GIVEN INSTRUCTION 1 :: Check each statement below against the status report and answer yes or no, quoting the deciding words. (a) The 2016 research on service times dealt specifically with drive-thru service. (b) The microphones must pick up verbal inputs from as far as 2 meters away. (c) The proposal chose a SQL database.

This week, I mainly focused on conducting research for our proposal use-case requirements and some components necessary to achieve them.

To properly quantify our project’s service expectations, I took a look into research about service times of existing fast food restaurants and found this 2016 research by QSR Magazine particularly interesting. Although it is about drive-thru service specifically, the research data does suggest that customers expect an average service time of about 200 seconds. A news report from 2020 claims that drive-thru has been slowing down in recent years, which means the expectation nowadays could potentially be even lower.

To achieve our use-case requirements (see proposal), we need one or more directional microphones that can receive verbal inputs from a distance of 0.5m to 1.0m. They will be driven by a Raspberry Pi or an Arduino, which requires USB or I2S connectivity. Here’s a list of some options I’ve found so far:

WM8960 I2S Microphone
- Raspberry Pi connectivity, compatible with Raspberry Pi Zero/Zero W/Zero
- WH/2B/3B/3B+
- Comes with demo and development guide in Python
MP34DT01 I2S Microphone
- More compatible with Arduino, includes device-specific library
- CircuitPython module (in Python, C)
Samson Go USB Mic
- Compatible with with Raspberry Pi and laptops (Mac & Windows)

In addition, I also took a look at available commercial databases. In our proposal, we chose to use noSQL cloud database, which leaves us with two prominent options:

AWS DynamoDB: fast insertions and deletions, but less customizable and structured
Redis: supports secondary database models like the document store, graph DBMS, and spatial DBMS

About Schedule

Since we have scheduled two weeks for preliminary research (i.e. to be completed by 2/19/2023, the due date for our design presentation), I am on track with our schedule.

PROVIDED DATA ::
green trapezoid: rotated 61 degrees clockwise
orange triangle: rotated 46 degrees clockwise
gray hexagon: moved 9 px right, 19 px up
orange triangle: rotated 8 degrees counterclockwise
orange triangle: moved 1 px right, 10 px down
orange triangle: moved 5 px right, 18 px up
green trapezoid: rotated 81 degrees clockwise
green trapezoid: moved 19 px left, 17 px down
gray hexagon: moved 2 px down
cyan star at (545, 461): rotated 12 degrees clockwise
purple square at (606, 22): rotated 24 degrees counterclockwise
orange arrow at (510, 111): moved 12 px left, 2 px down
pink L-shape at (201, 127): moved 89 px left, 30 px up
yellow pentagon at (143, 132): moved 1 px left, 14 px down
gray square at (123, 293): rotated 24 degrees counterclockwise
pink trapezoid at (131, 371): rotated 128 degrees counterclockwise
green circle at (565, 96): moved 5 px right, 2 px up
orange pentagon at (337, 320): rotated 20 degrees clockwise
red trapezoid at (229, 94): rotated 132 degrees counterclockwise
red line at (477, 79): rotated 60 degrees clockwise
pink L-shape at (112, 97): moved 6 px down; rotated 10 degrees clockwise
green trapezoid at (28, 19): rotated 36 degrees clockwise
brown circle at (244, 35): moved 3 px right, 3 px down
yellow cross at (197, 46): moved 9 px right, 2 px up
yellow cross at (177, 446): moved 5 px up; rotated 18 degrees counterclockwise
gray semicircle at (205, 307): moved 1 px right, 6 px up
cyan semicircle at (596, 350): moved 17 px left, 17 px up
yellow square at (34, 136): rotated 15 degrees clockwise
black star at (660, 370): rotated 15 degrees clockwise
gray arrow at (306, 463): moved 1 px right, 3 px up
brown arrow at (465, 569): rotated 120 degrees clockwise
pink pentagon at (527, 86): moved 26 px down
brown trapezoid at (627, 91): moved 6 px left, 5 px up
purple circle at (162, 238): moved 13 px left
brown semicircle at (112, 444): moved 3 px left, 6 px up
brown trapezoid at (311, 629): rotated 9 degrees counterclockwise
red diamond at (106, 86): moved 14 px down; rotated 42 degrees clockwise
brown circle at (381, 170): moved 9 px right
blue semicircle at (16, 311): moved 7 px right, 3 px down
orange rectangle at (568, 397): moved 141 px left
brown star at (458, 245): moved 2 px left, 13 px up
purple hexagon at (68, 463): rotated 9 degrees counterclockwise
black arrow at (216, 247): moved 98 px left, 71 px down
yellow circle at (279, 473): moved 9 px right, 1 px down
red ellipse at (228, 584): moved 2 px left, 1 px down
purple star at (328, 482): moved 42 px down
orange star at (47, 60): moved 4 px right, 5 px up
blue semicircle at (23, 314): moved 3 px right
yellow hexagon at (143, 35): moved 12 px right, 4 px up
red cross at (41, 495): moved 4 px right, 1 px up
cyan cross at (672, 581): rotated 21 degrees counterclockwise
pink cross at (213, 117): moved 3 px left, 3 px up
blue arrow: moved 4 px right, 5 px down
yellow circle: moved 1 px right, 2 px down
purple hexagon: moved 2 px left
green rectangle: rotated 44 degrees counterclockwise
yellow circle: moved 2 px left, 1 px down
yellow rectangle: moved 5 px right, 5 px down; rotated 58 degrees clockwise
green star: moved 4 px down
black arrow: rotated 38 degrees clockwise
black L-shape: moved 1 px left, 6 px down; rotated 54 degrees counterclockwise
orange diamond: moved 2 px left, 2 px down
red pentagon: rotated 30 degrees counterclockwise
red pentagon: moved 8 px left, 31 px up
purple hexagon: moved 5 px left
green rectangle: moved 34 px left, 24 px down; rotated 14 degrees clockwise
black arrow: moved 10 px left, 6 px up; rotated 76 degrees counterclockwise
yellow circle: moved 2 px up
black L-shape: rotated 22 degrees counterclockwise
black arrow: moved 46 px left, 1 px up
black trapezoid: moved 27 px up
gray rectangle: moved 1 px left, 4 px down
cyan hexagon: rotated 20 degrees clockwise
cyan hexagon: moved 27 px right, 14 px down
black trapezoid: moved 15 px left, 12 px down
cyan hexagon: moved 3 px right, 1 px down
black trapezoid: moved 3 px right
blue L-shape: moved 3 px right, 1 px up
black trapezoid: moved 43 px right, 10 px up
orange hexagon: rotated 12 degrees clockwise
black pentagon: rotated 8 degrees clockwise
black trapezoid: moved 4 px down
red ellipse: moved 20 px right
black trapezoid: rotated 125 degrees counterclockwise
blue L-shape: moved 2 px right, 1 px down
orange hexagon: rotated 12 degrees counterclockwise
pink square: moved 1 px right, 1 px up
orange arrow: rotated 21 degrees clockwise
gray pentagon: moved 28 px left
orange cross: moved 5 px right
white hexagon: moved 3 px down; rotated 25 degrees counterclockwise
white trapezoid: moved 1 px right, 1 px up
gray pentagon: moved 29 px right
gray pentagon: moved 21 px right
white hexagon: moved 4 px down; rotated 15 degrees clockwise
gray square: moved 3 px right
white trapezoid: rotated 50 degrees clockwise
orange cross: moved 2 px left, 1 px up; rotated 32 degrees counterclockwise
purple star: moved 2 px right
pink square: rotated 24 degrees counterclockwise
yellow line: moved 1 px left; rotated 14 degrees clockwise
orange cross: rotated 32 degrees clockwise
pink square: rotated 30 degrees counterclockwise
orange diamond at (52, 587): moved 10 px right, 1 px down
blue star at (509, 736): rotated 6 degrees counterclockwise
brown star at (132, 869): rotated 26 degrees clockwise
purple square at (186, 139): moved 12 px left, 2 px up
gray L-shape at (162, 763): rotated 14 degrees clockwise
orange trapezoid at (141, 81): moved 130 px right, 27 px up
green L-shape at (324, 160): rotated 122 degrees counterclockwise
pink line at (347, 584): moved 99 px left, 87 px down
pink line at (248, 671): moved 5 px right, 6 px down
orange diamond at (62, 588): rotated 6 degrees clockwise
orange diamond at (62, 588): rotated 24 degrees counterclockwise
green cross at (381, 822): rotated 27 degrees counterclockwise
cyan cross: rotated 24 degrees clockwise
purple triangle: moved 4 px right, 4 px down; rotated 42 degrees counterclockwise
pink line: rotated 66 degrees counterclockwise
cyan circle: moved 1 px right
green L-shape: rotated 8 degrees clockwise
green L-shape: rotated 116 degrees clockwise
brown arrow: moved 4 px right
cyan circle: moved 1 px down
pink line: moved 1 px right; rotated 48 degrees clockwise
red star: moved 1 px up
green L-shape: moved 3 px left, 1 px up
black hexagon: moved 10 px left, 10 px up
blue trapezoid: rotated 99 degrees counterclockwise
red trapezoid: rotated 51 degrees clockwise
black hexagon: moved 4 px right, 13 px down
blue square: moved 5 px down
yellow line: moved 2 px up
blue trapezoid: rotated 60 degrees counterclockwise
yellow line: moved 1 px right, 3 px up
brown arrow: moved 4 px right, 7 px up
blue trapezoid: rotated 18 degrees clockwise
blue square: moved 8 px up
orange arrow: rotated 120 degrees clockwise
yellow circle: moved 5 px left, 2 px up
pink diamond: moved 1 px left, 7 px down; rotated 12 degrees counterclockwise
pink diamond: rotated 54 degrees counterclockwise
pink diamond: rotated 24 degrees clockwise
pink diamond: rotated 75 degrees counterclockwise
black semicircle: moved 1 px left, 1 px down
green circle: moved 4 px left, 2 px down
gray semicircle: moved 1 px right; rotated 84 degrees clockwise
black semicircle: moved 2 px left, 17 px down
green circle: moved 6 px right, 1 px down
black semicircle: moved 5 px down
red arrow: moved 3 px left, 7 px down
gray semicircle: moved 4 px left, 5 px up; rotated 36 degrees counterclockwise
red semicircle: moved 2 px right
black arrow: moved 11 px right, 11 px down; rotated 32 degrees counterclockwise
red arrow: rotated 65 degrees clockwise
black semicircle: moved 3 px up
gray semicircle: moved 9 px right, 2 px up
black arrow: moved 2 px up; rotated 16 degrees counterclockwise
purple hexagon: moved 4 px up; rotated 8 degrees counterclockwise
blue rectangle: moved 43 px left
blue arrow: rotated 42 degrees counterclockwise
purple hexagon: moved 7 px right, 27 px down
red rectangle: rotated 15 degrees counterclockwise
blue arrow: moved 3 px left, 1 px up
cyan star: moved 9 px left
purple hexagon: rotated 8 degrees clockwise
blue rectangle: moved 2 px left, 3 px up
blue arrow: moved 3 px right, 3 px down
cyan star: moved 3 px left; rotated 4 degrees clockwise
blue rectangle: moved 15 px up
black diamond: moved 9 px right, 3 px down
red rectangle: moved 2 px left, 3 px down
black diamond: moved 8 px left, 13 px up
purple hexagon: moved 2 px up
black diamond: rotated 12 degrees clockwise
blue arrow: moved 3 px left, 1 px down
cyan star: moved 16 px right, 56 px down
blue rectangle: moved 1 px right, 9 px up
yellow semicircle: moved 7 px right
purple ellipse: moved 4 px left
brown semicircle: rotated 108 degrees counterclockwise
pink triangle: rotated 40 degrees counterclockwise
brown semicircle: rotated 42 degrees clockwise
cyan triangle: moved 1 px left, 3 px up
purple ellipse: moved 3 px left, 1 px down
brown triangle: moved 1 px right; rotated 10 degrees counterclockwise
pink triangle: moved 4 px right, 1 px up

GIVEN INSTRUCTION 2 :: Render the records as a Markdown table with columns Row and Record, starting at the first line of the records and ending at the line containing "red line at", leaving out blank lines.

FULL ANSWER 1 ::
(a) Yes: "Although it is about drive-thru service specifically"
(b) No: "from a distance of 0.5m to 1.0m"
(c) No: "we chose to use noSQL cloud database"

FULL ANSWER 2 ::
| Row | Record |
|---|---|
| 1 | green trapezoid: rotated 61 degrees clockwise |
| 2 | orange triangle: rotated 46 degrees clockwise |
| 3 | gray hexagon: moved 9 px right, 19 px up |
| 4 | orange triangle: rotated 8 degrees counterclockwise |
| 5 | orange triangle: moved 1 px right, 10 px down |
| 6 | orange triangle: moved 5 px right, 18 px up |
| 7 | green trapezoid: rotated 81 degrees clockwise |
| 8 | green trapezoid: moved 19 px left, 17 px down |
| 9 | gray hexagon: moved 2 px down |
| 10 | cyan star at (545, 461): rotated 12 degrees clockwise |
| 11 | purple square at (606, 22): rotated 24 degrees counterclockwise |
| 12 | orange arrow at (510, 111): moved 12 px left, 2 px down |
| 13 | pink L-shape at (201, 127): moved 89 px left, 30 px up |
| 14 | yellow pentagon at (143, 132): moved 1 px left, 14 px down |
| 15 | gray square at (123, 293): rotated 24 degrees counterclockwise |
| 16 | pink trapezoid at (131, 371): rotated 128 degrees counterclockwise |
| 17 | green circle at (565, 96): moved 5 px right, 2 px up |
| 18 | orange pentagon at (337, 320): rotated 20 degrees clockwise |
| 19 | red trapezoid at (229, 94): rotated 132 degrees counterclockwise |
| 20 | red line at (477, 79): rotated 60 degrees clockwise |